Edmund’s hand on the table clenched instinctively. Veins stood out across the back of his large hand.
Perhaps he remembered those innocent eyes looking up at him. Thoughts drifted to the soft chin he had held, the lips he had brushed with his thumb as they moistened.
Soon, he felt the warmth transfer to his fingers—contact that felt like touching fire.
“Anyway, it’s not about a child.”
The knife was placed on the table, and Vivienne’s cute head popped up over it. Her two pink eyes surveyed cautiously.
“Were you angry thinking it was a scam?”
He silently buttered his bread and began eating the neatly cut triangle slices.
Vivienne chattered on.
“It doesn’t matter, really. Whether there’s a child or not, the information you seek won’t change. There’ll be no hospital visits, no meddling in shops.”
“…Are you okay with your fiancé’s mistress provoking you like that?”
Vivienne, rising to fetch a new knife, shivered slightly at his words. Edmund, turning his head, spoke to her back.
“And being separated from your family…”
“There’s no child.”
Vivienne returned immediately, sitting politely, as if nothing had happened, spreading jam over her bread.
“Wasn’t this the time to exchange what we wanted to hear?”
“Oh, this is what you wanted to hear? …Not what I just said, though.”
He wondered briefly if her composed expression had cracked, but dismissed it. They wouldn’t be playing house forever, so it was trivial. Oddly, she had overreacted.
“I’m not as pitiful as you think, Your Highness.”
After a long pause, Vivienne spoke again, leaving the small piece of bread untouched.
“Those who truly deserve pity are my family.”
“May I ask why?”
“Because they lost me.”
Her consistent pride remained unparalleled.
Leaving her meal, Vivienne moved to the armchair. Edmund cleared the plate and turned, finding her fiddling with the radio’s channel selector.
“When do you plan to start what you want to do?”
“I already did.”
Edmund glanced at the bread and tea, noting the packaging bore brands popular among the working class nearby.
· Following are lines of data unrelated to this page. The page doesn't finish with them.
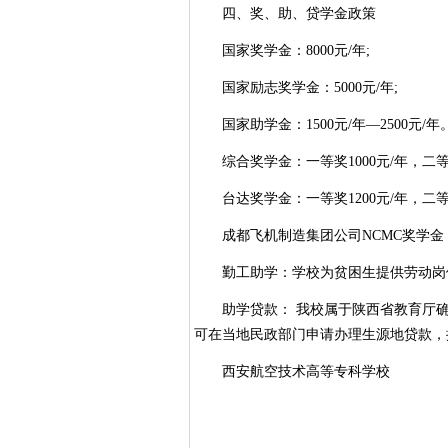
四、奖、助、贷学金政策
国家奖学金：8000元/年;
国家励志奖学金：5000元/年;
国家助学金：1500元/年—2500元/年
综合奖学金：一等奖1000元/年，二等奖5
台达奖学金：一等奖1200元/年，二等奖6
成都飞机制造集团公司NCMC奖学金：一等奖
勤工助学：学校为贫困生提供劳动岗位并根
助学贷款： 我校属于陕西省教育厅确
可在当地民政部门申请办理生源地贷款，提
西安航空技术高等专科学校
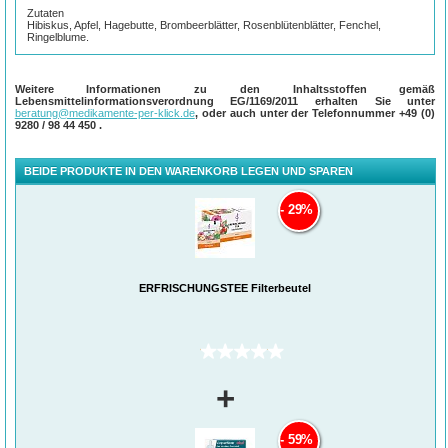
Zutaten
Hibiskus, Apfel, Hagebutte, Brombeerblätter, Rosenblütenblätter, Fenchel,
Ringelblume.
Weitere Informationen zu den Inhaltsstoffen gemäß
Lebensmittelinformationsverordnung EG/1169/2011 erhalten Sie unter
beratung@medikamente-per-klick.de
, oder auch unter der Telefonnummer
+49 (0)
9280 / 98 44 450
.
BEIDE PRODUKTE IN DEN WARENKORB LEGEN UND SPAREN
29%
ERFRISCHUNGSTEE Filterbeutel
(0)
+
59%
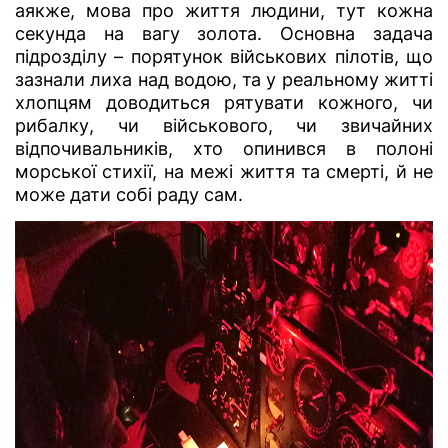
аякже, мова про життя людини, тут кожна
секунда на вагу золота. Основна задача
підрозділу – порятунок військових пілотів, що
зазнали лиха над водою, та у реальному житті
хлопцям доводиться рятувати кожного, чи
рибалку, чи військового, чи звичайних
відпочивальників, хто опинився в полоні
морської стихії, на межі життя та смерті, й не
може дати собі раду сам.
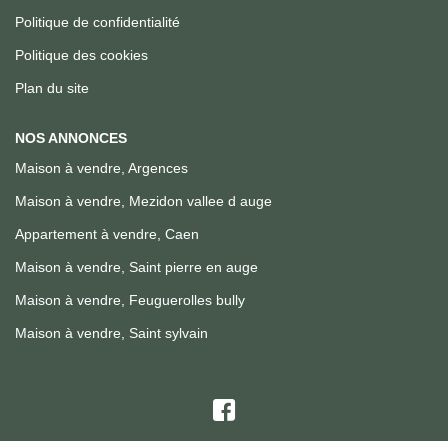
Politique de confidentialité
Politique des cookies
Plan du site
NOS ANNONCES
Maison à vendre, Argences
Maison à vendre, Mezidon vallee d auge
Appartement à vendre, Caen
Maison à vendre, Saint pierre en auge
Maison à vendre, Feuguerolles bully
Maison à vendre, Saint sylvain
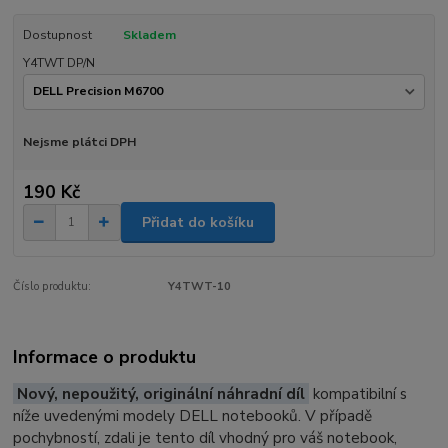
Dostupnost
Skladem
Y4TWT DP/N
Nejsme plátci DPH
190 Kč
Přidat do košíku
Číslo produktu:
Y4TWT-10
Informace o produktu
Nový, nepoužitý, originální náhradní díl
kompatibilní s
níže uvedenými modely DELL notebooků. V případě
pochybností, zdali je tento díl vhodný pro váš notebook,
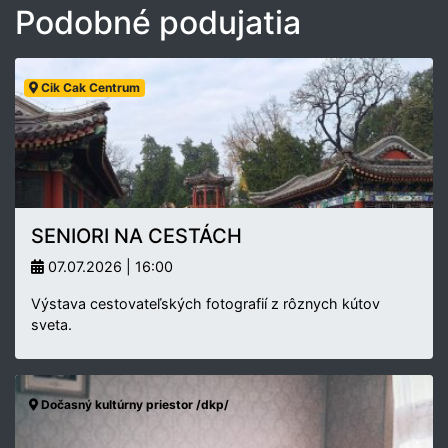
Podobné podujatia
Cik Cak Centrum
SENIORI NA CESTÁCH
07.07.2026 | 16:00
Výstava cestovateľských fotografií z rôznych kútov
sveta.
Dočasný kultúrny priestor /dkp/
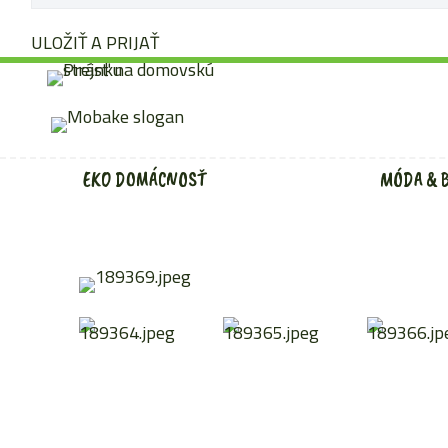
ULOŽIŤ A PRIJAŤ
Preskočiť
na
obsah
EKO DOMÁCNOSŤ
MÓDA & 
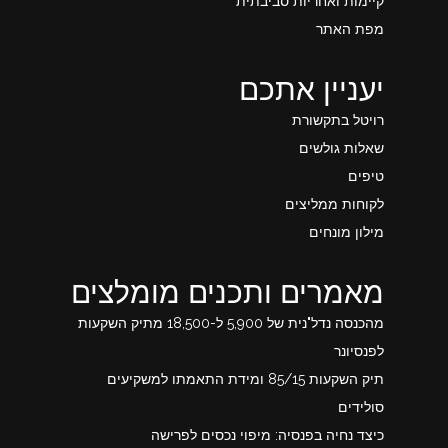
קיימות ואחריות סביבתית
מפת האתר
יעניין אתכם
רויטל בתקשורת
שאלות גולשים
טיפים
לקוחות ממליצים
מילון מונחים
מאמרים ותכנים מומלצים
מהכנסה נדל"נית של 5,900 ל-18,500 מתיק השקעות
לפנסיונר
תיק השקעות 85/15 ומידת התאמתו למשקיעים
סולידים
כיצד נחיה בפנסיה: מיפוי נכסים לפרישה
His gaze shifted back to Vivienne.
“Oh, do you mean blending in with commoners to buy breakfast?”
Her faintly mocking tone betrayed some emotion.
“No.”
His eyes fell on the shiny coins beside the basket.
“I was curious about what coins look like.”
“…….”
“Now, I want to be among the people listening to the Emperor’s New Year greetings. It’s my first time hearing it broadcast on the radio.”
Though Edmund regretted this inconvenience for her, he considered his time too precious to waste. Around then, Vivienne approached, took his fingertips, and tugged him lightly.
“Let’s go. If we go out now, we can find a place with a radio to listen.”
Edmund thought it wasn’t so bad to let her pull him along. Short, fleeting desires—he wanted to indulge her.
He had been told she was starved for love, treated her family as mere resources, and coldly ignored by her fiancé.
“The ones who truly deserve pity are my family.”
“Why?”
“Because they lost me.”
Could it really be true?
His gaze shifted from Vivienne’s frail-looking shoulders to the evening gown she wore—the same one from yesterday. She looked cold.